Cass. com., 22 juin 2022, n° 20-19.025

 

Validation de l’utilisation commerciale faite par Mme Taittinger de son patronyme

 

Toute personne devrait être libre d’utiliser son patronyme, élément intrinsèque de sa personnalité, pour désigner les fruits de son travail.

L’emploi du conditionnel est ici de rigueur car les juges du fond ont précisé, au rythme d’affaires toutes plus célèbres les unes que les autres, que la seule nature patronymique d’un signe distinctif ne suffit pas à légitimer son usage commercial s’il porte atteinte à la marque de renommée d’une société concurrente.

D’autres motifs peuvent permettre à l’exploitant concerné de poursuivre son utilisation d’un signe patronymique mais l’analyse des facteurs pertinents est hautement casuistique et peut occasionnellement mener les juges du fond à priver un commerçant de la faculté de se prévaloir du signe pourtant le plus ostensible de l’héritage professionnel qu’il tient de ses aïeux.

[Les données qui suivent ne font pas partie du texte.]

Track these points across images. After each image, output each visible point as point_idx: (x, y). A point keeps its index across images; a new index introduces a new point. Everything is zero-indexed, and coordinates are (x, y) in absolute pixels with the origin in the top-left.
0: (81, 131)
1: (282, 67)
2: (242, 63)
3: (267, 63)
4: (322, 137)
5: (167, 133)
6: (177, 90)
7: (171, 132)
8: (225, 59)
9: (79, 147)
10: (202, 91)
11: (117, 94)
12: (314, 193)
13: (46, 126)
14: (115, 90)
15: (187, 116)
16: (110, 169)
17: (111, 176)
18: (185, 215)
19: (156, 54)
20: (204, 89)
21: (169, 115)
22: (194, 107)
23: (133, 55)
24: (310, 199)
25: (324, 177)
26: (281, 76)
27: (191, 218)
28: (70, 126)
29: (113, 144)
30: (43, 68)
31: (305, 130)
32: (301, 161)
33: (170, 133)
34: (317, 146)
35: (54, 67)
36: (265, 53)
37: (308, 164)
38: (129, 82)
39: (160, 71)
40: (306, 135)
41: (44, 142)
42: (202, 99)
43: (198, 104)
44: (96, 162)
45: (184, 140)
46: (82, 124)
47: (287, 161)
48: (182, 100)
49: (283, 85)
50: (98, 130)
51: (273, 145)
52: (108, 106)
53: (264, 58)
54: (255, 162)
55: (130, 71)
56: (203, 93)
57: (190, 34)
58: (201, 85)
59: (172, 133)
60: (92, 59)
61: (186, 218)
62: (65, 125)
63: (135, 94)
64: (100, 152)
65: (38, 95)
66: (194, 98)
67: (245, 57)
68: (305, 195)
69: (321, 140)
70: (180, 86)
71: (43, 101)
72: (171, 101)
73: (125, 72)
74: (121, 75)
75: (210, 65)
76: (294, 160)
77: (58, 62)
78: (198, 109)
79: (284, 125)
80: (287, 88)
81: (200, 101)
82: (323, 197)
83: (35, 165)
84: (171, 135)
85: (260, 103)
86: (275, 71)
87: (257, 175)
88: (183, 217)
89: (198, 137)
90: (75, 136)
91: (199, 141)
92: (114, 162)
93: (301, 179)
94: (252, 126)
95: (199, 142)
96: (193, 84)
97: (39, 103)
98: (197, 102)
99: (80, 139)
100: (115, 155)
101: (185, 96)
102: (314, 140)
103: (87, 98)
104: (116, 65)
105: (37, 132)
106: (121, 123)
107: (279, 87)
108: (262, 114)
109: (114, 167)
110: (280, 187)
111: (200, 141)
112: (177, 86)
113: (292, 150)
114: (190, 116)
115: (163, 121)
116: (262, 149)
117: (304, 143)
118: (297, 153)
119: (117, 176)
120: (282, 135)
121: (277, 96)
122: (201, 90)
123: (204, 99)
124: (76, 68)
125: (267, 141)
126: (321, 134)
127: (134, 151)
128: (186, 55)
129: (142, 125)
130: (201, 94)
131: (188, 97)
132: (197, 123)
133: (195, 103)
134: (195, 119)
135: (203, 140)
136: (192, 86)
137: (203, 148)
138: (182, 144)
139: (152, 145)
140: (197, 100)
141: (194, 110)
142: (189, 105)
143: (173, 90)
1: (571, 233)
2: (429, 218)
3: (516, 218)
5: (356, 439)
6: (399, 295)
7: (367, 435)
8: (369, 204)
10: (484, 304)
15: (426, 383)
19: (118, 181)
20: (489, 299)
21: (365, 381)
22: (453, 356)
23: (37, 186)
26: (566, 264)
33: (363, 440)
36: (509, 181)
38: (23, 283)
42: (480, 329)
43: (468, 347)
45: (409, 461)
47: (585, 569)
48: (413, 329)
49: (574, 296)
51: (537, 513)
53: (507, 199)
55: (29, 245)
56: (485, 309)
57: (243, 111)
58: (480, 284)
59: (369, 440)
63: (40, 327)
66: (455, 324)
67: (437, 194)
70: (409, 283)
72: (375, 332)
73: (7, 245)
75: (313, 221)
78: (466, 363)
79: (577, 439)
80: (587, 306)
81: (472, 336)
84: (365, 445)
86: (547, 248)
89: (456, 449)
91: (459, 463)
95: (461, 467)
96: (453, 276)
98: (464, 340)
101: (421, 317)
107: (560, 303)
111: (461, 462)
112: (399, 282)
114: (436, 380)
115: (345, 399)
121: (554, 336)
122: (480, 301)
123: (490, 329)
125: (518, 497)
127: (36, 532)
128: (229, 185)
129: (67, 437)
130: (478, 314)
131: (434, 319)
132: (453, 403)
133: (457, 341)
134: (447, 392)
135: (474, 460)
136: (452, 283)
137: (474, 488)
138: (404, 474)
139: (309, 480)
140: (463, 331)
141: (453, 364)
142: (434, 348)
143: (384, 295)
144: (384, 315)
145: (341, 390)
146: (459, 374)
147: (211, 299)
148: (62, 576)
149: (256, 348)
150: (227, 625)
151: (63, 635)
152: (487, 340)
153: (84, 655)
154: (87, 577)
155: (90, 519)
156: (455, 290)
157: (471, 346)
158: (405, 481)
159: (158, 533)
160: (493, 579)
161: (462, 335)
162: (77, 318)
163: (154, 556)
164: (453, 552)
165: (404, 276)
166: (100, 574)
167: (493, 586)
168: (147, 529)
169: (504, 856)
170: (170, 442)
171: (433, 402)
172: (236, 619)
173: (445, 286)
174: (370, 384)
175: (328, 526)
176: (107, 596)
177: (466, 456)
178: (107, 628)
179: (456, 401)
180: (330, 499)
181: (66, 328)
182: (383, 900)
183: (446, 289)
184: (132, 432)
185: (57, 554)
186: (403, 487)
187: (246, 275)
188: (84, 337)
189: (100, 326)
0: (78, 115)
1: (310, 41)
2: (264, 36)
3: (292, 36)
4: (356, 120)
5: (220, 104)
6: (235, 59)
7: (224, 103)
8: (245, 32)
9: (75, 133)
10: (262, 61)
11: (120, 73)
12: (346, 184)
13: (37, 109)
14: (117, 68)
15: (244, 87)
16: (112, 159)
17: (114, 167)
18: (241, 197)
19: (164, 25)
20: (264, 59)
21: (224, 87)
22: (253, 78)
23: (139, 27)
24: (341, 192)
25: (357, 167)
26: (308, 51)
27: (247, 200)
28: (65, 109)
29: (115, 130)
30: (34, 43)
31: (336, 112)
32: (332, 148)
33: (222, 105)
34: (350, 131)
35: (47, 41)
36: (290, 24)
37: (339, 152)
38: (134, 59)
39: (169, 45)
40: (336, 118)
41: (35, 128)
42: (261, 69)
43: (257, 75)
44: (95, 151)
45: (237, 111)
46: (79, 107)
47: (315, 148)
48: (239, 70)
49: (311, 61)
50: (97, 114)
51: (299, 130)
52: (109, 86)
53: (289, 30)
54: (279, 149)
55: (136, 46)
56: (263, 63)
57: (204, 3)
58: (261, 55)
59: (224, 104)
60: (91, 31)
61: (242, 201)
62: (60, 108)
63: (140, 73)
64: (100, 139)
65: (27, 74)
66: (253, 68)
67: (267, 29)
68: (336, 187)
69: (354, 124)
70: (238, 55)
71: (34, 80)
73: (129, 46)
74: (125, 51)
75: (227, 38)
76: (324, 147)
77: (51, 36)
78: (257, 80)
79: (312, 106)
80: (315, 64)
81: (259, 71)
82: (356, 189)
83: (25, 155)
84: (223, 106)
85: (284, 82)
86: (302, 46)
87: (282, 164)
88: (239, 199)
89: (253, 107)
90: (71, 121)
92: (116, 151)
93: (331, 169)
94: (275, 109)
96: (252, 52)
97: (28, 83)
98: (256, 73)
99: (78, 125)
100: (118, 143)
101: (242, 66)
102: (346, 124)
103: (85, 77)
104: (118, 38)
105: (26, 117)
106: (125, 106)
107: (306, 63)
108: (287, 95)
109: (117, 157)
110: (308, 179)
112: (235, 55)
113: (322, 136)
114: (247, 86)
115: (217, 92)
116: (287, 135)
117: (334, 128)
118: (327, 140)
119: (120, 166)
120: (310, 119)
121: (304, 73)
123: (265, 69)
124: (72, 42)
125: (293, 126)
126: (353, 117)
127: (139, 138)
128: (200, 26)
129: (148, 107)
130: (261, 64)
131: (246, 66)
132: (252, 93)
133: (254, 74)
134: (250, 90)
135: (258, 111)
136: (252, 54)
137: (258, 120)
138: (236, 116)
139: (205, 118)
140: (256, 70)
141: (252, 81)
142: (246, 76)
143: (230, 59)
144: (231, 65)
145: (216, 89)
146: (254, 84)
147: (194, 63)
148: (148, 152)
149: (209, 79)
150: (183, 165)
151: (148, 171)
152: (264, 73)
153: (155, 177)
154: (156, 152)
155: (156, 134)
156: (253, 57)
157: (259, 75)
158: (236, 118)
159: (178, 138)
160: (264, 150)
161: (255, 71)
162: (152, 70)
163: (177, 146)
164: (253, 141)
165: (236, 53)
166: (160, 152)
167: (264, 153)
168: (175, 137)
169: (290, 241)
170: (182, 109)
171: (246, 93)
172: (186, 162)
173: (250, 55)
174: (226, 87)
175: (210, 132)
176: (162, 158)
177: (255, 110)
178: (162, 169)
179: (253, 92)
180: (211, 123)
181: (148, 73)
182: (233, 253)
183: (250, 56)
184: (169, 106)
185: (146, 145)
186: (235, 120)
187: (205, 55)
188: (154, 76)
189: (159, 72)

Une mise en balance est ainsi nécessaire entre, d’une part, les intérêts du titulaire d’une marque souhaitant la préserver d’une captation indue de sa renommée et, d’autre part, la possibilité pour ses concurrents d’employer un signe distinctif faisant expressément référence au savoir-faire familial.

Telle était la difficulté qui se présentait dans l’affaire dite « Taittinger » dans laquelle la société éponyme entendait priver Mme Virginie Taittinger de la possibilité d’utiliser son nom de famille dans le cadre de son activité viticole indépendante et d’évoquer de ce fait son héritage tant professionnel que familial.

Pour rappel, Mme Virginie Taittinger et les autres membres de la famille Taittinger avaient cédé, en 2005, leurs titres dans la holding familiale à un tiers repreneur. Trois ans après cette cession, Mme Taittinger avait créé la société BM & VT, spécialisée dans la production et la distribution de champagne, et avait déposé la marque « Virginie T ». Elle avait également enregistré des noms de domaine comportant son patronyme.

C’est dans ce contexte que la société Taittinger avait assigné en responsabilité Mme Taittinger et la société BM & VT.

La société Taittinger leur reprochait, sur le terrain de l’article L. 713-5 du code de la propriété intellectuelle, de porter atteinte à la marque de renommée « Taittinger », de parasitisme et de concurrence déloyale, et d’avoir violé la clause figurant dans le contrat de cession qui interdisait aux membres de la famille Taittinger de faire usage de leur patronyme pour désigner tout produit concurrent de ceux qu’elle commercialisait.

Suite à un premier pourvoi en cassation (Com., 10 juill. 2018, n° 16-23.694), la cour d’appel de renvoi avait débouté la société Taittinger de ses demandes en estimant que si Mme Taittinger faisait référence à la marque de renommée, cette référence avait pour objectif principal de rappeler son parcours professionnel et son origine familiale, deux éléments à même d’attester de son savoir-faire.

Les juges du fond avaient également constaté que la stratégie de communication de Mme Taittinger ne conduisait pas un consommateur raisonnablement avisé à établir un lien entre les marques « Virginie T » et « Taittinger » (Paris, Pôle 5 – ch. 1, 3 mars 2020, n°18/28501).

La société Taittinger s’est donc pourvue une nouvelle fois en cassation.

Cette fois-ci, la société Taittinger reprochait principalement aux juges du fond d’avoir violé le principe d’appréciation globale du lien que l’usage du signe incriminé était susceptible de créer dans l’esprit du public avec la marque de renommée.

Plus précisément, elle reprochait à la cour d’appel de renvoi d’avoir écarté l’atteinte à la marque de renommée sans avoir au préalable apprécié le degré de similitude des signes en présence, l’intensité de la renommée de la marque « Taittinger », le degré de son caractère distinctif, la nature des produits en cause et leur degré de proximité.

La Cour de cassation a rejeté le pourvoi. Si elle a admis que les juges du fond auraient dû prendre en compte certains éléments pour apprécier l’atteinte à la marque de renommée, ils s’étaient fondés sur d’autres considérations qui suffisaient à écarter l’action en responsabilité.

Elle a ainsi confirmé que l’utilisation par Mme Taittinger de son patronyme était légitime car elle avait pour objectif de rappeler son histoire familiale et professionnelle, et le savoir-faire ainsi acquis, et de différencier les produits « Virginie T » de ceux de la maison Taittinger.

En somme, la haute juridiction a validé l’analyse certes partielle mais suffisante de la cour d’appel de renvoi.